本項目については、統合サーバ担当でも完全には理解していない点が多い。
各ML管理者においても設定の内容や影響範囲がわからない場合、推奨値以外に変えるべきでないだろう。

  • 「パーソナライズ」は「なし」(推奨)
    どのような設定か不明であり検証していない。
    おそらくは、一部のテンプレートで、ユーザデータを参照する変数を使えるようにするものと思われる。
    https://docs.mailman3.org/projects/mailman/en/latest/src/mailman/rest/docs/templates.html#templated-texts 特段有益性は感じておらず、検証の予定はない。
  • 「匿名リスト」を「いいえ」(推奨)
    メンバへの配信時に送信元をMLに変更し、元の送信元情報を秘匿するようだ。詳細は検証していない。
    どのように使うと有益か不明。
    おそらくは「List-Post: のヘッダーを含める」をいいえ、「明示的なreply-toアドレス」として該当MLに対する管理者アドレスのようなMLなどを設定して、通知用アドレスのように運用ができる?
    このようにする場合、すべてのメールを保留にして運用するのが良いだろうと思う。
    特定の目的で良いプラクティスとなる可能性があるが、そのためにどのような設定が必要かMLの設定を理解する必要がある。
  • 「RFC2369ヘッダを含める」は「はい」(必須)
    説明にある通り、「いいえ」にする理由はない。
  • 「List-Post: のヘッダーを含める」は「はい」(任意)
    RFC 2369に定義されるメーリングリストの投稿先を指定するためのヘッダーらしい。
    「はい」とすると、メールクライアントで「リストに返信」のような選択肢が追加されるらしい。
    MLを中心とした議論・会話のようなものが目的なら「はい」
    メンバーへの一方的な通知・アナウンスを目的とするなら「いいえ」としてもよいらしい。

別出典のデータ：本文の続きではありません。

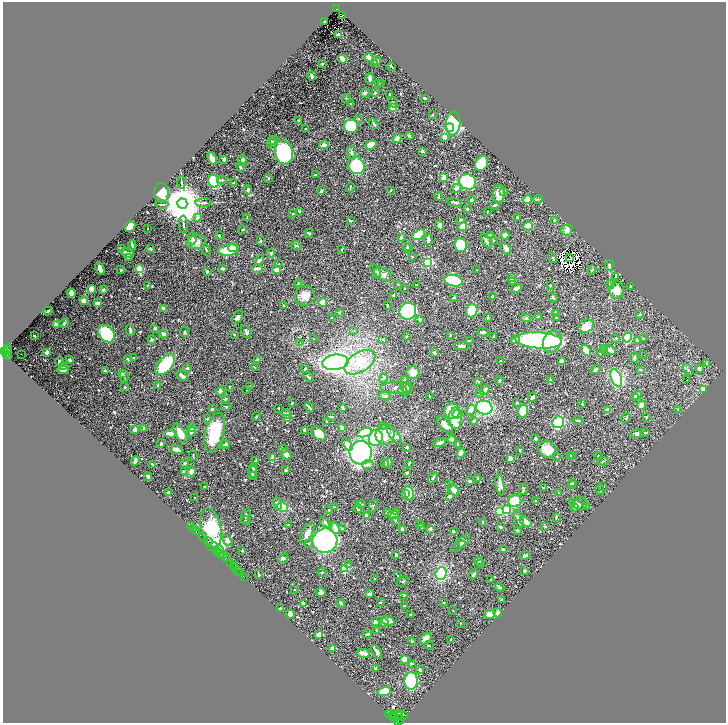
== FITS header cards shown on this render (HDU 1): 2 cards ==
NAXIS1  =                 1447
NAXIS2  =                 1441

    「返信」「全員に返信」のような選択に対して、デフォルトが「リストへの返信」になるのが望ましくない場合、変更してもよい。
    各利用者のメールクライアント等の仕様については保証できないため、その点留意が必要。
  • 「明示的なreply-toアドレス」は基本は「何も書かない」(推奨)
    「返信先」をメールクライアントに指示するための「reply-to」というヘッダーが追加される。
    これにより、メールクライアントの機能で配信メールに返信を行う場合、このアドレスがtoに指定される。
    この内容を含む、現代のメールシステムの前提を理解したうえで、妥当な運用を行えるのであれば任意に設定してよい。
    ただし、推奨を「何も書かない」としている通り、MLからのメールに対して特定の返信先を指定するような要望はあまり多くないだろうと思われる。
  • 「投稿の Reply-To: を除去」は「いいえ」(推奨)
    元アドレスの「Reply-To」のみを削る運用がどんな時に役立つのかわからない。
    もしかすると良い運用方法があるのかもしれない。
    1つ上の設定で行うような、所定の返信先をMLに対して常に設定しておきたい場合に使うのかもしれない。
  • 「メーリングリストへの返信設定」は、「返信設定を変更しない」(推奨)
    おそらくは「明示的なreply-toアドレス」の設定について有効化するためのもの。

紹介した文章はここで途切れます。